The Japanese tea ceremony involves the preparation of thick matcha (known as "koicha") in accordance with a ritualistic and anal retentive sequence of ninja-like moves and events. The Acquirer office tea ceremony involves the preparation of thin matcha (known as "usucha") in accordance with the following steps. First, if I have a little extra time, I will preheat the matcha bowl with hot water, and then dry the interior of the bowl. Next, I use the chasaku to add a couple of scoops of the matcha powder to the sifter, shake rattle and roll, and use the chasaku if needed to tap all of the matcha powder out of the sifter and into the bowl:


I forgot to mention that during this time, I have the chasen soaking in some hot water in the Pyrex cup. This softens the "fingers" of the chasen and preheats the Pyrex cup, which some thermodynamically sensitive matchaficianados say is important.

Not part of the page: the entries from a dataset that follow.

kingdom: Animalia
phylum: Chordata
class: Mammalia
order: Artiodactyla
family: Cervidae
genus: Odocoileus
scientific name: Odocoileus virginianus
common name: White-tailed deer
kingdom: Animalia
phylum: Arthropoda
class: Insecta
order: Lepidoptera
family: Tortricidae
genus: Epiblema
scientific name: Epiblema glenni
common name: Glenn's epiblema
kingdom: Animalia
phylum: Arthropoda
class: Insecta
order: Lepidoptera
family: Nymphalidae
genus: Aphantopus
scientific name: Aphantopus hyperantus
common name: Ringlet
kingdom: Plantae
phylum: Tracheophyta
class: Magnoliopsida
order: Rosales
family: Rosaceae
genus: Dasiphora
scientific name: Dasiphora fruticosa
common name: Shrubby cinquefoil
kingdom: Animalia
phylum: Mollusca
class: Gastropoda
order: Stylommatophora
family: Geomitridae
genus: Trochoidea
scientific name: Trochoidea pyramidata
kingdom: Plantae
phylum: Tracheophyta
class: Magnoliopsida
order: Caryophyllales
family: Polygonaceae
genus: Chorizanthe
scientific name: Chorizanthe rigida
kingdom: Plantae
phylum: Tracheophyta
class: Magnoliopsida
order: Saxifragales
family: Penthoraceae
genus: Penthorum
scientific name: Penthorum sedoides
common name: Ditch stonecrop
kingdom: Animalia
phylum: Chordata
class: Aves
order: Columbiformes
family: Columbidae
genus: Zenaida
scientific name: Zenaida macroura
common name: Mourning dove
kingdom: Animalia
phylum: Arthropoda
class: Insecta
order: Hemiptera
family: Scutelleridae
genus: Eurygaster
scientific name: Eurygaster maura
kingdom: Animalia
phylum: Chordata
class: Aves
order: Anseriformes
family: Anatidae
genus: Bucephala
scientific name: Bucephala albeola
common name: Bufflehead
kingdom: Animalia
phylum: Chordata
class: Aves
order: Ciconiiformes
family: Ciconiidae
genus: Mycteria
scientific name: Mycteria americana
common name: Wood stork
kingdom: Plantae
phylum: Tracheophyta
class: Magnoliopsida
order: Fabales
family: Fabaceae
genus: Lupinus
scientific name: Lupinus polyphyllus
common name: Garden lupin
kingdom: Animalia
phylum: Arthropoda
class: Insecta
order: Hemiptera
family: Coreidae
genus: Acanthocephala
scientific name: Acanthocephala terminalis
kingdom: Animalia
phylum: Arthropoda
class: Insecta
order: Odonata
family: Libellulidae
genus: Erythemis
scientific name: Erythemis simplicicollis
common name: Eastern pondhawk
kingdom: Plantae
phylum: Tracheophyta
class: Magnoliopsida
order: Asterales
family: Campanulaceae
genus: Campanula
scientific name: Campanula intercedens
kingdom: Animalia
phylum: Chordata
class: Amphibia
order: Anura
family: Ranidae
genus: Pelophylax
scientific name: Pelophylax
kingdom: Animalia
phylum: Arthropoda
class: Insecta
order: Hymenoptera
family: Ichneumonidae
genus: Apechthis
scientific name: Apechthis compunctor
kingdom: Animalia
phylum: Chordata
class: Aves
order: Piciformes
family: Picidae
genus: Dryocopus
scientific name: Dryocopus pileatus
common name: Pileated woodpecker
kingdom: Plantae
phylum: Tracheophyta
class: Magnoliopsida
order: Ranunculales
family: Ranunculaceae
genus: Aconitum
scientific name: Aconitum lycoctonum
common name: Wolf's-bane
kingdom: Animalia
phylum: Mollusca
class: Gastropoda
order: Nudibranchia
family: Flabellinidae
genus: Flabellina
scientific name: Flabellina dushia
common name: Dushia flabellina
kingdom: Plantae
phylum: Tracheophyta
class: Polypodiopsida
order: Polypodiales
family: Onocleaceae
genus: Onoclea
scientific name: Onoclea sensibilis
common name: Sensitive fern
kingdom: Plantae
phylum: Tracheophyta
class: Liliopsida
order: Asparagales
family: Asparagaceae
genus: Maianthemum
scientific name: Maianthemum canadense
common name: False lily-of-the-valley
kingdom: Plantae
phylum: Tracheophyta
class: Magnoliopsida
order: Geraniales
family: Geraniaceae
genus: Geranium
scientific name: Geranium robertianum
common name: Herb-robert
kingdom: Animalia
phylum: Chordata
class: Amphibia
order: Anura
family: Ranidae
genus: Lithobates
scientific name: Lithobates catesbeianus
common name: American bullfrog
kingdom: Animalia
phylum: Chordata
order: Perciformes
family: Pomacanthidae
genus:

Meanwhile, the electric kettle is also doing its thing, keeping some water at the appropriate temperature and ready for the bowl. I usually run the kettle at about 175-180 degrees for my matcha, because that's how I roll. Now for the grand finale. I remove the chasen from the Pyrex, discard the old water, add new hot water into the Pyrex (usually between 75 and 100 ml of water), pour the water into the bowl, and go to town with the chasen. This "go to town" step is critical, and it requires some skill. Not kidding - Google it. Anyway, the chasen is used to thoroughly integrate the matcha powder into the hot water, aerate the liquid and, as Devo would say: "whip it good." The end result is a frothy, creamy, full-flavored bowl of matcha:


The amount of prepared matcha is usually enough for three or four large sips. I believe that you are supposed to drink the matcha rather quickly, similar to how one might drink a triple shot of espresso. I've also heard that the last sip should be slurped up to get the most flavorful experience you can get. Whatever, I just drink it. It's good stuff.